◆ To do
Turn the lines in the records below, from the line with "RSS-стрічки" up to and including the line with "відкрите для пошукових", into a JSON list of strings with one string per line, leaving out any blank lines.
- - - - - - -
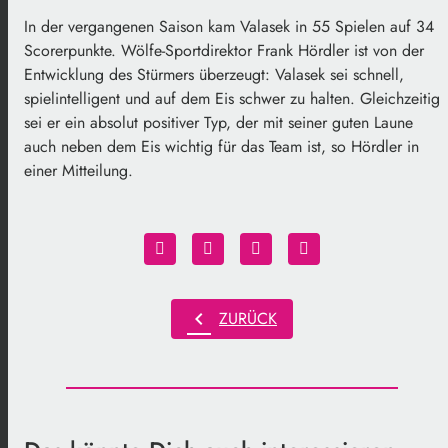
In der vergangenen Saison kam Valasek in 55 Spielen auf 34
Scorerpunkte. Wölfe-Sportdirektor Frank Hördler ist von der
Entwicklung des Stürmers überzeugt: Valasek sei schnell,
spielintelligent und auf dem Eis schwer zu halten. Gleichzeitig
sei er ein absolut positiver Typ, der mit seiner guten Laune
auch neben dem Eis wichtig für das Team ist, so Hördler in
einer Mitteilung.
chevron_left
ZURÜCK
- - - - - - -
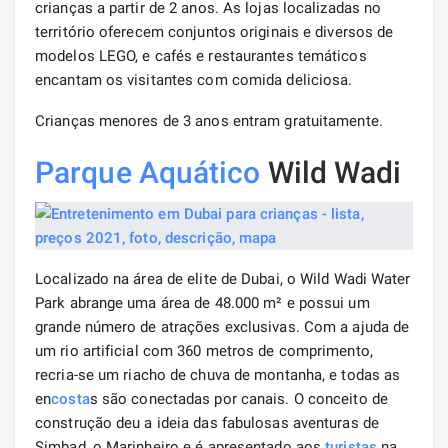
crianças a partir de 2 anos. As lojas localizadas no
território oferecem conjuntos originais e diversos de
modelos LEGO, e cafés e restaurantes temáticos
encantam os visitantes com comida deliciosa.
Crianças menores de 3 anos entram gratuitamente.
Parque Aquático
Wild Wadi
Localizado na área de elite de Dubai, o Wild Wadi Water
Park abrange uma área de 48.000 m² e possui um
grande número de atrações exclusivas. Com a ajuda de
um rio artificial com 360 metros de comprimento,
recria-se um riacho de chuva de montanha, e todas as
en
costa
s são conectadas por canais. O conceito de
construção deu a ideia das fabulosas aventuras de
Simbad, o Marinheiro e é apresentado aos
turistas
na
- - - - - - -
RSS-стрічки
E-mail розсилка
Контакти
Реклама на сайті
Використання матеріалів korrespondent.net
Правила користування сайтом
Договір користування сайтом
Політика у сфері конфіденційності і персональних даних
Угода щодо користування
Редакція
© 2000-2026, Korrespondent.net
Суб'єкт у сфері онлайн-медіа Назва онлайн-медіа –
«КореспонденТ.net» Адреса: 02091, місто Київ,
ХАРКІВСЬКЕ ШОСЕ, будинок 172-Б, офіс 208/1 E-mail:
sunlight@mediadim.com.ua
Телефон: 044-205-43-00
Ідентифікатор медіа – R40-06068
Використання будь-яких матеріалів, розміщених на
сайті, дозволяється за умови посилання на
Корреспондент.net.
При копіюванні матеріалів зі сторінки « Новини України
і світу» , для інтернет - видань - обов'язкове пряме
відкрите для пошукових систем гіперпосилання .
- - - - - - -
◆ Result of this task
[
  "RSS-стрічки",
  "E-mail розсилка",
  "Контакти",
  "Реклама на сайті",
  "Використання матеріалів korrespondent.net",
  "Правила користування сайтом",
  "Договір користування сайтом",
  "Політика у сфері конфіденційності і персональних даних",
  "Угода щодо користування",
  "Редакція",
  "© 2000-2026, Korrespondent.net",
  "Суб'єкт у сфері онлайн-медіа Назва онлайн-медіа –",
  "«КореспонденТ.net» Адреса: 02091, місто Київ,",
  "ХАРКІВСЬКЕ ШОСЕ, будинок 172-Б, офіс 208/1 E-mail:",
  "sunlight@mediadim.com.ua",
  "Телефон: 044-205-43-00",
  "Ідентифікатор медіа – R40-06068",
  "Використання будь-яких матеріалів, розміщених на",
  "сайті, дозволяється за умови посилання на",
  "Корреспондент.net.",
  "При копіюванні матеріалів зі сторінки « Новини України",
  "і світу» , для інтернет - видань - обов'язкове пряме",
  "відкрите для пошукових систем гіперпосилання ."
]